Un autre exemple est que la matière était considérée comme entièrement solide et même après l’introduction du modèle atomique, on avait affaire à de petites particules ayant une variété de propriétés assez familières telles que la masse et la charge électrique. Cela a maintenant fondamentalement changé avec l’arrivée de ce qu’on appelle la « nouvelle physique ». Les particules ne sont plus considérées comme « solides », mais comme équivalentes à l’énergie et aux ondes électromagnétiques. Certaines ont des propriétés tellement étranges que les physiciens utilisent le concept d’« étrangeté » pour un paramètre physique établi. Ainsi, l’ère de la « compréhension intuitive », du moins en physique moderne, est révolue.
De manière plus générale, je dirais qu’il existe deux types d’intuition, que l’on pourrait appeler l’intuition inférieure et l’intuition supérieure. L’intuition inférieure est celle qui s’applique dans le monde de la dualité, une compréhension rapide et non répétée qui arrive rapidement au but. Cette compréhension a toujours lieu dans un cadre de référence dualiste impliquant la pensée et le concept. L’intuition supérieure est la découverte de vérités au niveau le plus fondamental, notamment en ce qui concerne l’auto-découverte, où la raison ne joue plus aucun rôle (ce qui ne signifie pas pour autant que l’on est devenu irrationnel !).
Tout cela signifie donc que l’intuition ordinaire qui est inhérente à la plupart d’entre nous peut être valable pour comprendre les phénomènes plus grossiers au niveau dualiste. L’intuition supérieure doit être développée à mesure que l’on mûrit spirituellement et elle est le seul instrument dont on dispose pour découvrir les phénomènes les plus subtils menant finalement à la réalité ultime.
On trouve un parallèle dans les enseignements de Sri Atmananda (Krishna Menon). Il fait la distinction entre la raison inférieure et la raison supérieure, la raison inférieure étant la pensée ou la logique ordinaire, et la raison supérieure étant l’intuition nécessaire pour percevoir les vérités spirituelles.
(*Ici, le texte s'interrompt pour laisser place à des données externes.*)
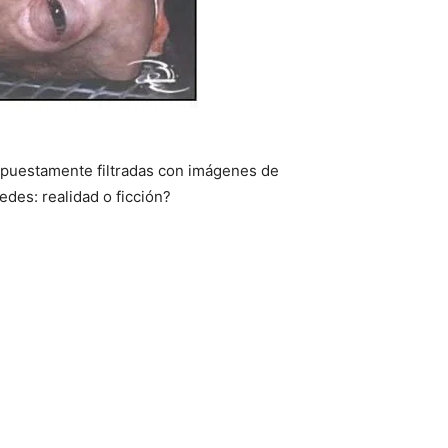
del
Mundo
puestamente filtradas con imágenes de
edes: realidad o ficción?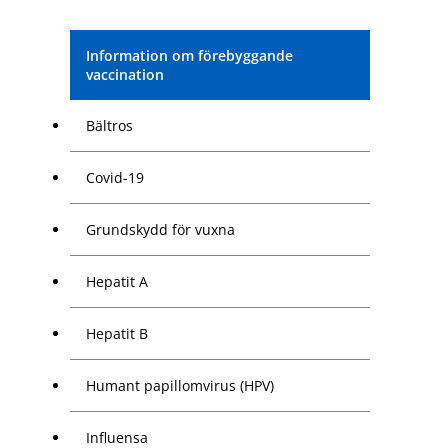
Information om förebyggande
vaccination
Bältros
Covid-19
Grundskydd för vuxna
Hepatit A
Hepatit B
Humant papillomvirus (HPV)
Influensa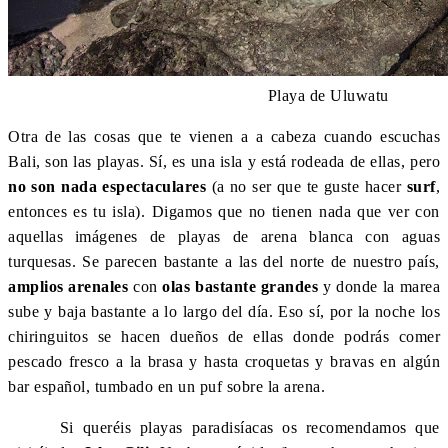
Playa de Uluwatu
Otra de las cosas que te vienen a a cabeza cuando escuchas
Bali, son las playas. Sí, es una isla y está rodeada de ellas, pero
no son nada espectaculares
(a no ser que te guste hacer
surf
,
entonces es tu isla). Digamos que no tienen nada que ver con
aquellas imágenes de playas de arena blanca con aguas
turquesas. Se parecen bastante a las del norte de nuestro país,
amplios arenales
con
olas bastante grandes
y donde la marea
sube y baja bastante a lo largo del día. Eso sí, por la noche los
chiringuitos se hacen dueños de ellas donde podrás comer
pescado fresco a la brasa y hasta croquetas y bravas en algún
bar español, tumbado en un puf sobre la arena.
Si queréis playas paradisíacas os recomendamos que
En résumé, le point de vue du bon sens, selon lequel de nombreuses choses sont naturellement ressenties comme étant correctement définies et qui peuvent être visualisées intuitivement, pourrait être un indicateur raisonnable dans notre vagabandage dans un monde familier, de manière dualiste. Mais ce n’est pas nécessairement le meilleur outil pour les niveaux plus raffinés de la pensée et des sentiments et certainement pas pour le niveau ultime, où la pensée doit être laissée de côté si l’on veut atteindre le Suprême.